No indicators point to Masahiro Tanaka being hurt, says Yankees’ Brian Cashman

New York Yankees starting pitcher Masahiro Tanaka walks to the dugout during the sixth inning against the Toronto Blue Jays at Yankee Stadium on Tuesday, May 2, 2017. Credit: New York Yankees starting pitcher Masahiro Tanaka walks to the dugout during the sixth inning against the Toronto Blue Jays at Yankee Stadium on Tuesday, May 2, 2017.
It’s not that Brian Cashman completely trusts Masahiro Tanaka when the pitcher says there’s nothing wrong with him physically.
The Yankees’ general manager knows athletes aren’t always forthright when it comes to that kind of thing.
It’s just that there’s nothing telling Cashman or his staff that there’s any reason to doubt the struggling righthander.
“We’ve done ‘CSI the Bronx’ on him a number of different times where we’ve gone through the analytics comparisons to when he’s flying high vs. the current low, and there’s no indicators [of injury],” Cashman said Thursday morning at the Stadium, where he was dressed in a full Spider-Man outfit as part of the Yankees’ “A Moment of Magic” Hope Week event for children. “His splitter’s not splitting like it usually does and the command of the fastball’s off. But in terms of velocity, even swings and misses in the zone, a lot of the background statistics that we study to try and measure certain things, none of them are of any alarming natures that are off.”
Tanaka, who will start Friday night against the A’s after his scheduled start Thursday afternoon was rained out, has been mostly a train wreck this season. The 28-year-old is enduring by far his worst stretch as a Yankee, toting a 5-3 record into Friday night that is misleading, given his 6.56 ERA.
Tanaka has allowed 14 runs, 16 hits (including seven homers) and four walks in 4 2⁄3 innings in his last two starts. He won the two starts before that to move to 5-1 but allowed 18 hits, including three home runs, and seven earned runs in 13 1⁄3 innings. In the start before that, however, he pitched a three-hit shutout against the Red Sox on April 27.
Cashman said of sending Tanaka into an MRI tube: “You only go to those extreme steps if there’s a reason to do so.”

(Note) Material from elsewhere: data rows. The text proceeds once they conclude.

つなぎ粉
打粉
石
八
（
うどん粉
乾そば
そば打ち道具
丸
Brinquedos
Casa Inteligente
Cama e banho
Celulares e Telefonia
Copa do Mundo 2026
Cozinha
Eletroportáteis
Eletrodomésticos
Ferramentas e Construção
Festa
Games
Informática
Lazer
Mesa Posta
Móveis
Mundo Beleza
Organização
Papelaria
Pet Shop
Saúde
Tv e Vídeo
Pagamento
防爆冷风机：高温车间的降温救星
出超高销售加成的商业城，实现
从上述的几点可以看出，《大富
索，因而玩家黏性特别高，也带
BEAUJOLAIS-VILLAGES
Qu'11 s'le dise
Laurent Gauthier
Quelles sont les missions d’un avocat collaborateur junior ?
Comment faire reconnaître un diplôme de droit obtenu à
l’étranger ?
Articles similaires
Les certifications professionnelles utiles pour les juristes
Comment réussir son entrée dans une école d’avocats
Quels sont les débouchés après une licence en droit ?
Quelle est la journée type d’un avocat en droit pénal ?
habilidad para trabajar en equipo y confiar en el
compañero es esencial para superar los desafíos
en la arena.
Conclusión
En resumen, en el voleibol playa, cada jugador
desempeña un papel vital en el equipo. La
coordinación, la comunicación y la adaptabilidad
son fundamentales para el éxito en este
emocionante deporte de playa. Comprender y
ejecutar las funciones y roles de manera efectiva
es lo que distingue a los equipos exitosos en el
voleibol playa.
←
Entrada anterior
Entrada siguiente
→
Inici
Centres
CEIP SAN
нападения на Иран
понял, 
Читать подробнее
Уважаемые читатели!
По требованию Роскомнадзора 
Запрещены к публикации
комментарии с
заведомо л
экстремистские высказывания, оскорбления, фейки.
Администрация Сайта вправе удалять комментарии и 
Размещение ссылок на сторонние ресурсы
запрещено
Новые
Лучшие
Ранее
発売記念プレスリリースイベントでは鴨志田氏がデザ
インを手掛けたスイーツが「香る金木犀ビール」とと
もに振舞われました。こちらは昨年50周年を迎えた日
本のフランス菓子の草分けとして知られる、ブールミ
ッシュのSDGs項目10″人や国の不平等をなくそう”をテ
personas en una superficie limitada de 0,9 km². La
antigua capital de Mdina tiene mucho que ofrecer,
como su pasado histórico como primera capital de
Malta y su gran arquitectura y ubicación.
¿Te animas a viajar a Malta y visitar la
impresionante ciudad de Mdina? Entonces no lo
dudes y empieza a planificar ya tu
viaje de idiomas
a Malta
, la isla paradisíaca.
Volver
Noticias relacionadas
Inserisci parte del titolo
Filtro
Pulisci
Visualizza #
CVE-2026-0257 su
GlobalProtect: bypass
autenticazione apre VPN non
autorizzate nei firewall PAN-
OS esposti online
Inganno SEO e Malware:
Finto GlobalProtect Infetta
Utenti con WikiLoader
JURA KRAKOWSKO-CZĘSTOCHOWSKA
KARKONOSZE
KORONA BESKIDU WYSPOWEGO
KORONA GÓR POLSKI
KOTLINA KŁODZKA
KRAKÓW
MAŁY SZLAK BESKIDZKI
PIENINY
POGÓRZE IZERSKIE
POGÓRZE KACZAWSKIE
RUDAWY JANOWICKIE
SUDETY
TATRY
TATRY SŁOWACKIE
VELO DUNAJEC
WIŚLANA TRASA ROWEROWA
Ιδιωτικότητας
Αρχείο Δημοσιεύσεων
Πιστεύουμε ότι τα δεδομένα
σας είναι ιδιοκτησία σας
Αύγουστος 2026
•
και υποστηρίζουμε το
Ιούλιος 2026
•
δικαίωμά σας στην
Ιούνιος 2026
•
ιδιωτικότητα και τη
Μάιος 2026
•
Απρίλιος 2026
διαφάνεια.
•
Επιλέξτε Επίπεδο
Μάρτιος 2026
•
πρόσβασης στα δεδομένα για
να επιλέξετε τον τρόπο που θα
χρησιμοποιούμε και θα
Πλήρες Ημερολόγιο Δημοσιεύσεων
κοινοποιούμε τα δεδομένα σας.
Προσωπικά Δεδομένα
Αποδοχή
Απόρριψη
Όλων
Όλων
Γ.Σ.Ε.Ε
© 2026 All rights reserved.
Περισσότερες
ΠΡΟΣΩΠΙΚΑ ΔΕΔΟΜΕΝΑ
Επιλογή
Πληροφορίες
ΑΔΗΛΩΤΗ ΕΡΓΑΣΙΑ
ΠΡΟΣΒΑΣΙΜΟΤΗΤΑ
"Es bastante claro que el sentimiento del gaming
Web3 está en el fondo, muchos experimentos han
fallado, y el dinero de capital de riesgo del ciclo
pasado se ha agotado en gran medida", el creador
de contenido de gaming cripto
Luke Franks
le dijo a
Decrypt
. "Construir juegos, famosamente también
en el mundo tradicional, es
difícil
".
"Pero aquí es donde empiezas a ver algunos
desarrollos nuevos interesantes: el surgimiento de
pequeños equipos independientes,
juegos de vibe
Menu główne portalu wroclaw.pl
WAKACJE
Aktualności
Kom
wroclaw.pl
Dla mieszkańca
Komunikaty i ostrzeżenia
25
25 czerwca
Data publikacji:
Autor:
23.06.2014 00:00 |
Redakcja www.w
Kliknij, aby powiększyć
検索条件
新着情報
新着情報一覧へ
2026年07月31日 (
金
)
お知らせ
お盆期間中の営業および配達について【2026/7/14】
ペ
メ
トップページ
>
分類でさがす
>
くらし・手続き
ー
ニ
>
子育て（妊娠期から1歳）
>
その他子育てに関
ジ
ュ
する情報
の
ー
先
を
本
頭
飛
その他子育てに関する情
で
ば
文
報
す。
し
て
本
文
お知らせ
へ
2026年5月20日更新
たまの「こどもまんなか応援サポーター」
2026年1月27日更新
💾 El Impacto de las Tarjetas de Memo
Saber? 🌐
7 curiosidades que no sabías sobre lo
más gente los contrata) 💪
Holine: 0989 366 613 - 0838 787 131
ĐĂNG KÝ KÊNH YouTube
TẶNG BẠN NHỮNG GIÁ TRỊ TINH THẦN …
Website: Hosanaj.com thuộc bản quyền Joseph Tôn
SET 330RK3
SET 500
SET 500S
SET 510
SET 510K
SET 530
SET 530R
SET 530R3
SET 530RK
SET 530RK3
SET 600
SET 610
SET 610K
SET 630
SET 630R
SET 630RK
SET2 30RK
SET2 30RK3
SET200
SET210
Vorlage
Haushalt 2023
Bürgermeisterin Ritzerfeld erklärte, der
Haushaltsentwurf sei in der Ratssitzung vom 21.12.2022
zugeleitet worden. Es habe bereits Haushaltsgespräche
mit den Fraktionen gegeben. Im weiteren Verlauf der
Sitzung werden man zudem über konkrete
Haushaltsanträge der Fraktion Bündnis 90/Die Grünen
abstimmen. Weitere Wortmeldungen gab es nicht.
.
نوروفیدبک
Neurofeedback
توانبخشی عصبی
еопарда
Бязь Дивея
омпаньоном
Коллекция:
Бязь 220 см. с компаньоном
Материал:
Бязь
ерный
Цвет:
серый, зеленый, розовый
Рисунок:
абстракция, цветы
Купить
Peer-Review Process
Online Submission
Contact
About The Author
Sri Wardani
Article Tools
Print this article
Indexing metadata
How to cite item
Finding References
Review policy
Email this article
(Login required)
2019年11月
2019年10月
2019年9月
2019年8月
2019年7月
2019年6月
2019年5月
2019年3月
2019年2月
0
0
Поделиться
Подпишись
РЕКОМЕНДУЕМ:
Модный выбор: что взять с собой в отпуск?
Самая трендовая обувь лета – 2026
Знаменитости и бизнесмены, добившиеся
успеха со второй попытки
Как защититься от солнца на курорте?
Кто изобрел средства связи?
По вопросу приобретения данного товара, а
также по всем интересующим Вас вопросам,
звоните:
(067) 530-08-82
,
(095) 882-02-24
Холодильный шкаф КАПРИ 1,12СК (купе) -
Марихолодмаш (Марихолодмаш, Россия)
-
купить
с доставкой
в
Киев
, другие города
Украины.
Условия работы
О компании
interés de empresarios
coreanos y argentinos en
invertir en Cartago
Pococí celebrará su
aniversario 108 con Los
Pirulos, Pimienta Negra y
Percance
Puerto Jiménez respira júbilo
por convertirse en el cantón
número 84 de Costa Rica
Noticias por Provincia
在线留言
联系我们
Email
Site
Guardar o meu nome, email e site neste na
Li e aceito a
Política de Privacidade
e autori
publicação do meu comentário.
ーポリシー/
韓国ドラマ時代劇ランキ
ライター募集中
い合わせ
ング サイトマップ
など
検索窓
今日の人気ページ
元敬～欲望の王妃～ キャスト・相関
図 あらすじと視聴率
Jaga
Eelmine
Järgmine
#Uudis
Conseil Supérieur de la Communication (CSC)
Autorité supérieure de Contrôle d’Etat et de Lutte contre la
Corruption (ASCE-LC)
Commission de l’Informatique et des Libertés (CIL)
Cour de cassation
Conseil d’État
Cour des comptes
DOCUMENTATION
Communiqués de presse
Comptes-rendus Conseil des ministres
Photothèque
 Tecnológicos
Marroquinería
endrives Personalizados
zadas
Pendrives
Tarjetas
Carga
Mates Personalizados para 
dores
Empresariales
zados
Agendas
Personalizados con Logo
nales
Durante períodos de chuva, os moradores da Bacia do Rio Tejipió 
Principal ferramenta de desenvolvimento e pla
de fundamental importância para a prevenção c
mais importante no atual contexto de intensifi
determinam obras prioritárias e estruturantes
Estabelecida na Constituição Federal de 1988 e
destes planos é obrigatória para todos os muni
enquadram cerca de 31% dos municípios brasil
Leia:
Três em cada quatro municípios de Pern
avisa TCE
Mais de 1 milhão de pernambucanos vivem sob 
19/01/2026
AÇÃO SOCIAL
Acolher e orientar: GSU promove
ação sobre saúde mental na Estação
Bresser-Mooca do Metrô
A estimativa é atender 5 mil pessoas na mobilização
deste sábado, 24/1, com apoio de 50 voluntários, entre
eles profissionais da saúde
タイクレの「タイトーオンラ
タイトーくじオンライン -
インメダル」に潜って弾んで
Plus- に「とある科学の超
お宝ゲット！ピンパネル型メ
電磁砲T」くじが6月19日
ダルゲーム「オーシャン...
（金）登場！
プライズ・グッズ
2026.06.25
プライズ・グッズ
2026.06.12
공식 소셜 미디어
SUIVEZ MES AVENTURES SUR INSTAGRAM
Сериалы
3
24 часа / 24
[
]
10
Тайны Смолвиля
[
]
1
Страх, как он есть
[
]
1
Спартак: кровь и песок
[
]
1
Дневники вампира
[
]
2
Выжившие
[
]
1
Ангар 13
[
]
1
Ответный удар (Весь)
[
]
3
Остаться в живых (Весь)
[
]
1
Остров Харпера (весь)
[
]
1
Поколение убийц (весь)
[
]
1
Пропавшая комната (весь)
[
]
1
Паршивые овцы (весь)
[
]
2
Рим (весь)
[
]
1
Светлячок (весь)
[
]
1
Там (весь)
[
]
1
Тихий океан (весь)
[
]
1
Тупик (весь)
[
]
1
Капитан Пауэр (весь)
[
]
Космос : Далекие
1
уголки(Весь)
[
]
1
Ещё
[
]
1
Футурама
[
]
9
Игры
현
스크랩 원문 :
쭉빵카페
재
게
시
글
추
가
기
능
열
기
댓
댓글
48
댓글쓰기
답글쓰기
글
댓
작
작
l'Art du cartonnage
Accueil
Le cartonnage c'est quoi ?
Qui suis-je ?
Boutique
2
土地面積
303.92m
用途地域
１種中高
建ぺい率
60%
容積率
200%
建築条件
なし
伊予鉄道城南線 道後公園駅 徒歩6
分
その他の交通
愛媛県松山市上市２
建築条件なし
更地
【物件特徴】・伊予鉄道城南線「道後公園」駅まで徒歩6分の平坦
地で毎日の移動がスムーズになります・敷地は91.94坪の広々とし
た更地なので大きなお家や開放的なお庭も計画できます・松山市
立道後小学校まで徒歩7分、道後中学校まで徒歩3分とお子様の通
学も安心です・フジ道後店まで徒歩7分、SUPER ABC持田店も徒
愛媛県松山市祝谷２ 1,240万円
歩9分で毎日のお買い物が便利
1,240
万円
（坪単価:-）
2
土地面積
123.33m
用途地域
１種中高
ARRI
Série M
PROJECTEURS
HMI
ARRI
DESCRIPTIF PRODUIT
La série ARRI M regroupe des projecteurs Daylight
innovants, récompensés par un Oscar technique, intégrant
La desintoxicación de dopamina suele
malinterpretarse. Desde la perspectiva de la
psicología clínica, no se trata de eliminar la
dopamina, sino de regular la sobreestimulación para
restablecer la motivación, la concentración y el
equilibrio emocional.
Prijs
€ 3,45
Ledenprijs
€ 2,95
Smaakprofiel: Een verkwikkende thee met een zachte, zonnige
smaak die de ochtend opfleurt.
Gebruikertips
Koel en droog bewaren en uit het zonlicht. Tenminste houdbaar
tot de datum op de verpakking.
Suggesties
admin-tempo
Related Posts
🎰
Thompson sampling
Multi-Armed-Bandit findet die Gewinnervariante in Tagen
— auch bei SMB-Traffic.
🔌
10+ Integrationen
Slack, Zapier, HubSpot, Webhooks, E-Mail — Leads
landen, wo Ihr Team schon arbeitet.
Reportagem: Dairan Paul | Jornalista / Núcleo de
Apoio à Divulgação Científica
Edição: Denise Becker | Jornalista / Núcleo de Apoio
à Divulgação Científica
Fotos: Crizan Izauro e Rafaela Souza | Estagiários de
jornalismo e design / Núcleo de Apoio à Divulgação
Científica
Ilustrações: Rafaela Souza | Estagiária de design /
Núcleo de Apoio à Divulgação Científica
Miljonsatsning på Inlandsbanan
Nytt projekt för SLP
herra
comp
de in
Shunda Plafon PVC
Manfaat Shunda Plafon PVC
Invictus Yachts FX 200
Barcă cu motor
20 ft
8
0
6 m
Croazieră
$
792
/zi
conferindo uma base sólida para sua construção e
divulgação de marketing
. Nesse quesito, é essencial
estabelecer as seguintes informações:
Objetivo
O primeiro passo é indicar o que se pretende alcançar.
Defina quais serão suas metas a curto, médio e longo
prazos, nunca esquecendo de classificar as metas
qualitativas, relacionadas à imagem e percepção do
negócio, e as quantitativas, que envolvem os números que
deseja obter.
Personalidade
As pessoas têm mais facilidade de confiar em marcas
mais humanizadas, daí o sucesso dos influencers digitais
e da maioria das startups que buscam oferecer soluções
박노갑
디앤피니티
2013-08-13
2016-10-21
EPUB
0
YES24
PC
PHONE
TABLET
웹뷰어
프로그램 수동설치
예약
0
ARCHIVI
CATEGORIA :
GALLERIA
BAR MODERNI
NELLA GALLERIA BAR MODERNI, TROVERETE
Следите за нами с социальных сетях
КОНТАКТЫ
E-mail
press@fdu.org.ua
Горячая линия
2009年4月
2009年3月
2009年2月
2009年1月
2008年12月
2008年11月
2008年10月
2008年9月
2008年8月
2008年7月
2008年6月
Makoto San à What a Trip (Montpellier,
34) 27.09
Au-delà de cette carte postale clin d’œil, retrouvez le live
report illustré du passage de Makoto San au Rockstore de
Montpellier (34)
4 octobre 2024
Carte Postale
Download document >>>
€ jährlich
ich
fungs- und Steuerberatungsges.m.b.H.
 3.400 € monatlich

Tanaka’s past — he suffered a slight tear of his ulnar collateral ligament in 2014 and had surgery to remove a bone spur after the 2015 season — isn’t enough to order up tests.
“His velo [velocity] is right in line if not a tick better than what it is normally,” Cashman said. “I know the player doesn’t feel that he’s hurting, I know the pitching coach [Larry Rothschild] doesn’t feel it’s injury-related either. And again from the analytics standpoint and the front office perspective, we can’t seem to come up with some reason that would lead us to take that step. We’re not afraid to do it if we felt it was necessary, but we’re not going to do something that appears to be unnecessary.”
He later said: “I’ve been trained over time that you need to go through the process of engaging the athlete to determine what they are saying but you can’t always trust what they’re saying. That’s why you have all the other avenues to pursue.”
Cashman acknowledged that Tanaka didn’t come forward about feeling some discomfort in his elbow in the latter part of 2015 until after that season, but there was no reason to suspect a problem. Tanaka went 15-9 with a 3.51 ERA and posted a 3.06 ERA in five September starts.
“He was performing,” Cashman said.
Tanaka clearly is not now but, again, there’s nothing pointing to those struggles as being anything other than merit-based.
“From the ‘CSI the Bronx’ side of it, if some of those boxes were being checked off as, hey, there’s maybe a red flag, an anomaly here that we need to pursue, [we would], but that hasn’t been the case,” Cashman said. “The bottom line is those other teams are doing damage against him, but there’s no indicator of an injury.”